Aceptar como normal la pobreza, la contaminación, el desempleo, el hacinamiento, los abusos de poder o la falta de recursos públicos tiene mucho que ver con lo que nos ha pasado. El virus es más difícil de evitar para quienes viven en condiciones donde es imposible guardar las distancias, mantener las medidas de seguridad o quedarse en casa. La contaminación de nuestras ciudades, según varios estudios preliminares, ha contribuido a que el virus permanezca y se difunda más entre nosotros. La falta de medios para la Sanidad pública ha hecho que no hubiera mecanismos de control y alerta antes y que, cuando estalló la crisis, no hubiera suficientes camas hospitalarias o personal sanitario.
Acostumbrarse a los males como parte de la normalidad es lo que hace a las sociedades más vulnerables. Por supuesto que los problemas de fondo no son fáciles de arreglar –no basta una vacuna o un medicamento para librarse de la pobreza y las debilidades económicas del país no se arreglan sólo con políticas públicas– pero el progreso viene al menos de reconocer los problemas comunes y considerarlos inaceptables.

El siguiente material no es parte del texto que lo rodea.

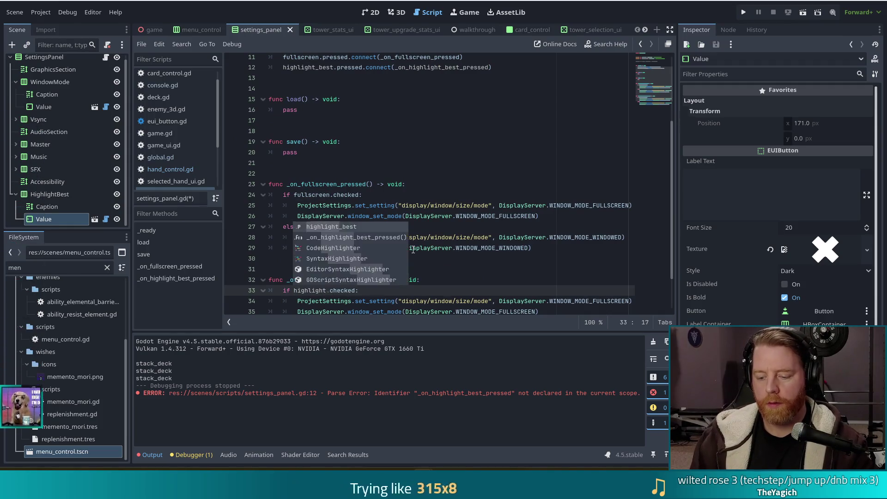
pyautogui.click(442, 235)
pyautogui.scroll(-2, 457, 259)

Es una responsabilidad colectiva y aquí los medios tenemos un papel esencial.
A menudo me pregunto cómo en un país más rico y en teoría más educado que España como el Reino Unido la población parece tan desinformada sobre el coronavirus o no hay más indignación con un Gobierno que sigue experimentando con la gente a ver si se contagia y consigue una utópica protección, mientras sigue estando muy por detrás de cualquier país europeo en las medidas básicas. Además de un Gobierno especialmente torpe como es el de Boris Johnson, la respuesta también tiene que ver con los medios, que cubren menos la epidemia que en España, Italia o Estados Unidos, sus consecuencias o lo que pasa en comparación con otros lugares. Cuesta incluso encontrar los datos diarios sobre la evolución de la epidemia con el mismo nivel de detalle que tenemos en la prensa española.
En España, probablemente los lectores están cansados de nosotros y a veces hemos contribuido a crear más ansiedad con tantas malas noticias. Pero la información es la salvaguardia contra la apatía.
Y por eso tenemos una responsabilidad respecto a todos esos otros problemas de fondo con los que nos hemos acostumbrado a convivir como si los dramas individuales hacia los que sentimos más o menos empatía no tuvieran un impacto colectivo. ¿Les dedicamos suficientes reporteros? ¿Les damos suficiente espacio? ¿Los contamos con todas sus aristas? Son preguntas que nos deberíamos hacer constantemente los periodistas. Cuando el peligro es menos inmediato, se vuelve más invisible, pero no por ello es menos real.
Cuando despertemos de la pesadilla del virus, que lo haremos, ojalá dejemos de asumir como normal todos los otros males que hemos aceptado.